I want to be loved by someone beautiful, asian, young and rich. I suspect I am somewhat in love with Kim Hyun Joong. (Not that he's rich...but really why am I falling in love with some pop star at my age?) But Ben is such a healing force for me.
If I can manage to put all that love into Ben's character, some part of me will be healed...although I've got to say that it does make me vulnerable to put all my love for Ben into the novel. But hey, that's what makes my novels work. My heart is there for all to see and mock or commiserate with.
Maybe all older women in the west are going through this phase. A coupla days ago I was so crushed. I felt very old, bvery black, very sickly, very ugly and kept thinking now I have moved out of beauty...because older women fall off the beauty bar...and older black women are not really considered beautiful anymore. We have to deal with that. It's partly because of society, and it's partly because of the media, and part of the male-run world which is based on male hormones. For whatever reason, God created a world where men can discard older women yet they themselves remain sexual so they can sow their wild oats (hence they need young women and are attracted to them, and to youthful women.)
In just 20 years I have become an old woman. It is all very devastating.
And I have not had the youth I should have had.
To have lived the past 25
with grief, ill health, money issues .. old before my time one might say...
with no chance of restoration
even if i become very rich and famous now,
the joys i could have had..had i been able to sleep, had I been healthy, had I had money, had I had good friends, had I had fame.
had i been healthy
Those days are gone
One can't conquer MT Everest when one is 79
so it's a kind of female mid life crisis
my mother died when she was 68 or so. How long do I have?
Funny thing is, I don't want to be madly-inlove with.
but something must be done,must be felt, to redeem this life that has been so hard, so lonely and so unloved.
And now to fall away from the definition of beauty because I've gotten old....well, i would so like to be loved by some good gorgeous guys
(which is odd because we will all be gorgeous in heaven and we will all be individually and passionately loved by everyone.)
There is also that part of me that was rejected as a kid, rejected as an adult by the inlaws.
So some female part of me wants that love I should have had, and some womanly part of me so desires that part of me that was rejected by the in-law's family. All my writings are focused on healing those rejections. All these families formed inside longhouses, all these families formed inside and outside and beyond blood families.

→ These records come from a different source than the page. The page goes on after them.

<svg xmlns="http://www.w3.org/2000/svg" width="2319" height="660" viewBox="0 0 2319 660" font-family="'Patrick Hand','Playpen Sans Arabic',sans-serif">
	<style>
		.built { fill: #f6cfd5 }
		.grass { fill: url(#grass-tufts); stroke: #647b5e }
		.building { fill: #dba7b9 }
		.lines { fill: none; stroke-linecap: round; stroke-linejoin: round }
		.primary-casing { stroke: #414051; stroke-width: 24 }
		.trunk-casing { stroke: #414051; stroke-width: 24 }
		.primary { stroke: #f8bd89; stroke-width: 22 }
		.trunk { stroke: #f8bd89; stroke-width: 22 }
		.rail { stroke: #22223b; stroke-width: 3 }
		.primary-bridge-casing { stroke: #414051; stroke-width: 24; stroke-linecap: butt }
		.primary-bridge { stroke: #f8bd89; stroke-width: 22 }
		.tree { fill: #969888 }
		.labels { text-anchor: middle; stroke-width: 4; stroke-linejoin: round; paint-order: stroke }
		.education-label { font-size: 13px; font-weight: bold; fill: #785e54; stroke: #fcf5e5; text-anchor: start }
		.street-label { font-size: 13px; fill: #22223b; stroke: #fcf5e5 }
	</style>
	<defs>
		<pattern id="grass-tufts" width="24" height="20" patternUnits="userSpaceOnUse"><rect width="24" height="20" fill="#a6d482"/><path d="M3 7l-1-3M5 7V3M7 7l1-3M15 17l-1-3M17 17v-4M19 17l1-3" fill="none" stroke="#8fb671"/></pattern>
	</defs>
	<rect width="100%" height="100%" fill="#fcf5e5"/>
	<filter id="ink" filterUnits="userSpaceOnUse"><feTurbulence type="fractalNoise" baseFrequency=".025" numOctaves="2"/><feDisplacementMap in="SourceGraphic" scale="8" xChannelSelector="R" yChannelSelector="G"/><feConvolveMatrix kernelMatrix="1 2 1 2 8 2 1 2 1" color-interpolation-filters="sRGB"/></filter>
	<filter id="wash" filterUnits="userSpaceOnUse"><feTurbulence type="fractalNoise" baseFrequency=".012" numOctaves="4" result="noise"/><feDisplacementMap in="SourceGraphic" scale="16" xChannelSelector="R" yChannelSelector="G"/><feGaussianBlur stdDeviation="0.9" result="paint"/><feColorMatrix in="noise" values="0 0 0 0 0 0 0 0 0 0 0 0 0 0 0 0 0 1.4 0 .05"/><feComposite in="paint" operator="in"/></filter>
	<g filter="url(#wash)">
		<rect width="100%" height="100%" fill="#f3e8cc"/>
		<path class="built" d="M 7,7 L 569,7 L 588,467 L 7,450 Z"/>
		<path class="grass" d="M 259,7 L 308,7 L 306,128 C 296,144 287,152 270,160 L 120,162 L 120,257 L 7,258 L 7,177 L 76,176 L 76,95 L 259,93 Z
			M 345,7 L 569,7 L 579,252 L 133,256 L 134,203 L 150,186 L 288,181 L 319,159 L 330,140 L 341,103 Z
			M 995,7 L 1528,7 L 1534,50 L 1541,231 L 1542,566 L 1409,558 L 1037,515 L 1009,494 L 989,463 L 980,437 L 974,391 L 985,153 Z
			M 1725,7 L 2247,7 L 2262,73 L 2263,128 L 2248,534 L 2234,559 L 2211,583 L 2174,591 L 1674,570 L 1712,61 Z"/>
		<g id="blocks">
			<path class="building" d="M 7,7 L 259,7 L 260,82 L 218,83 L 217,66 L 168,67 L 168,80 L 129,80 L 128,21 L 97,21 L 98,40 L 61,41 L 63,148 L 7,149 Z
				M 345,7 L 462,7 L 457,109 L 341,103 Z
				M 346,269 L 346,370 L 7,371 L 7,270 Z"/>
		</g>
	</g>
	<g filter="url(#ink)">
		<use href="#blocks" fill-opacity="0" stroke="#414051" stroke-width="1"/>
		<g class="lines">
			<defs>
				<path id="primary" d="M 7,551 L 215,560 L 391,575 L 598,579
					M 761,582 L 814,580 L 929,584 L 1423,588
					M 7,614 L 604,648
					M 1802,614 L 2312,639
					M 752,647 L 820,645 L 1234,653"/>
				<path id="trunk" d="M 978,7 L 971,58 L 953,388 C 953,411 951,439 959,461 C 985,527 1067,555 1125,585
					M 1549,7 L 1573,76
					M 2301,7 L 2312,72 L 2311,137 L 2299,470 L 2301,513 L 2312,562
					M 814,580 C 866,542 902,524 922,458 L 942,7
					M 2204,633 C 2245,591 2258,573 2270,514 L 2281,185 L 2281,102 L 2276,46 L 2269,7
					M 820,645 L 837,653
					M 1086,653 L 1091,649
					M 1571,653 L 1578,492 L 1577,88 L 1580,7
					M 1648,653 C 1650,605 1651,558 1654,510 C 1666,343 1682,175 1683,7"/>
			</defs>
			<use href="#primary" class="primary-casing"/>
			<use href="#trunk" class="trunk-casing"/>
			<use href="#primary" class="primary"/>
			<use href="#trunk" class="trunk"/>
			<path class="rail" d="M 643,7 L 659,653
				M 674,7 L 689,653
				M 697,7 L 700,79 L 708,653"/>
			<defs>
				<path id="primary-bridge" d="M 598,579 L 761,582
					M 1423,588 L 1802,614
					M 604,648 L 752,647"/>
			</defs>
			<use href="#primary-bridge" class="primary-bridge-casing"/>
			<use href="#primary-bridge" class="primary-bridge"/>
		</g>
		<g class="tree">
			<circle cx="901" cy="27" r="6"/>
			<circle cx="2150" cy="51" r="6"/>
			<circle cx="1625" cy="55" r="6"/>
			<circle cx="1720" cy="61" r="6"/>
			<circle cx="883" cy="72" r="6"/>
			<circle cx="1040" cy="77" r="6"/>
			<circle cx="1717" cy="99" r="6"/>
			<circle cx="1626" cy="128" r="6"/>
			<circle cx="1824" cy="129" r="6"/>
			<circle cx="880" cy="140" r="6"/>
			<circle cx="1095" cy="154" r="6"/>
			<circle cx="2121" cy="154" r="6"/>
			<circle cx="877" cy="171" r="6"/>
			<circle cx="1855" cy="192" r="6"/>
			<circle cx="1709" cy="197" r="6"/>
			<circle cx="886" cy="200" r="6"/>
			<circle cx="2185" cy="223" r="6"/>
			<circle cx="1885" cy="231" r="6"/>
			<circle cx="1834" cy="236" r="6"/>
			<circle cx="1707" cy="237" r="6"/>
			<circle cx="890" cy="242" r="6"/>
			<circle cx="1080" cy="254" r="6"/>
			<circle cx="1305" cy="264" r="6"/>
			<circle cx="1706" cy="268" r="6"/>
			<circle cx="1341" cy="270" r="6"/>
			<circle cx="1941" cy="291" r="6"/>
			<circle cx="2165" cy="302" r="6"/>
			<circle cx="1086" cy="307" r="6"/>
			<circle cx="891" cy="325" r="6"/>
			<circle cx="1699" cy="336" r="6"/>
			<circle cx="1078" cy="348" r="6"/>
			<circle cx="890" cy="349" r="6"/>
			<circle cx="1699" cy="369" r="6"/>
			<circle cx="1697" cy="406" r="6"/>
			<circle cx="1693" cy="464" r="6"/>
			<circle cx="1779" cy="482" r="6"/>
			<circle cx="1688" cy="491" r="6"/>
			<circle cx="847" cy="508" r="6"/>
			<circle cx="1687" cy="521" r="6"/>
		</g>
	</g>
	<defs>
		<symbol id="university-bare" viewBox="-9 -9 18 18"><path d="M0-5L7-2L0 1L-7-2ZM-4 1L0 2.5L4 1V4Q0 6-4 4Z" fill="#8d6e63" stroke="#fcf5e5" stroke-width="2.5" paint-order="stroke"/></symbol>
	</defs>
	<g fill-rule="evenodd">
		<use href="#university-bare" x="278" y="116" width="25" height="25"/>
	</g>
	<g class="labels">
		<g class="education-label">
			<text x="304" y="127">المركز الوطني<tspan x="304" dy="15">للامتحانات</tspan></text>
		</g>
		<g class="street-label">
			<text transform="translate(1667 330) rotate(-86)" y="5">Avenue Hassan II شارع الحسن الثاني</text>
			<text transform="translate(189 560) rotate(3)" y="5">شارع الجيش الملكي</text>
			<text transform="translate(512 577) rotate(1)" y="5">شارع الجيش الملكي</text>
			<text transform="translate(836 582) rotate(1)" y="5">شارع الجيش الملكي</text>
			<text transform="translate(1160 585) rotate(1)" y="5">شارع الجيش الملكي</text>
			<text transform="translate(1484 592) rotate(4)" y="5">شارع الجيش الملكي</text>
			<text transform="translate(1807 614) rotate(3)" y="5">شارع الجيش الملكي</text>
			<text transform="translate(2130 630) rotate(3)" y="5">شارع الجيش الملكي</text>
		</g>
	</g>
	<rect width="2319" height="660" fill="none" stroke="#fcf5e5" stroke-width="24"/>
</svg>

I am very focused on the male characters in my book. Partly because women have wounded me so much. Partly because I have sons. Partly because male pain has always interested me (from seeing all those 60's and 70's movies by white male writers about white men and white boys.) I really suspect that watching Hamlet and Edmund did more to affect my creative interest in writing about men than my own issues. Yet, my own issues are definitely in the mix.
A feminist white female writer friend thinks i need to focus more on strong women
A black male writer friend says that as well
but I want to show my own issues and the issues I've seen in the lives of other women.
A) how women are pulled along in men's wake
our desire is to our husband
how marriage pulls you into a lot of grief because of the in-laws and the family one has married into.
Oh sure one can have great feministy souls
who divorce their men or who don't get into these situations or who aren't affected by the clan they've married into
but this is rare even among feminists (Witness Simone and Camus.)
The plain truth is that the average women
have a life that feminists don't show
because feminists get so caught up in showing empowered women
but women around the world don't have all that western middle-class privilege
And for a black male writer to tell me my women are weak is also wrong. I simply do not care to show women with lances, shields, and hottie armor. I want to show normalcy.
Even so, I think it's pretty feministy of me to want to show how badly women have it (but apparently i'm all wrong to do that.)
And I get pretty slammed as well, I think, when I focus on
how men suffer at the hands of the male societal ideals.
Psal and Ephan in Constant Tower and Loic in Wind Follower really have a tough time in the warrior world
so that should've pleased feminists because I was concerned with gender issues and male pain.
I con't... I can't really write to preach
If I preach, my preaching is to show reality.
I can't write to "show" women what they should do or to show women as strong or christians or good or noble nubian warrior queens
I just can't do it
i seem called to sow realityall this shoulda coulda idealism crap can get in the way
particularly when it prevents you from enjoying what you have
or from showing the pain of a present situation.
And should I not write about black women's pain and weakness and sadness just because white women have done it all? And should I not write about weak sad black women because black men want Nubian well-adjusted warrior princes?
Seriously, white women may find it old hat to have their vaginas praised and put on pedestals. The vaginas of black women my age were never praised. While white women were getting annoyed at having men hold doors for them and were tired of being enslaved to rich houses in the suburbs, we black women were not considered sexy or beautiful and were pictured as whores. And I?? What has happened to me? Old... old... and suddenly an old black woman in this sad world.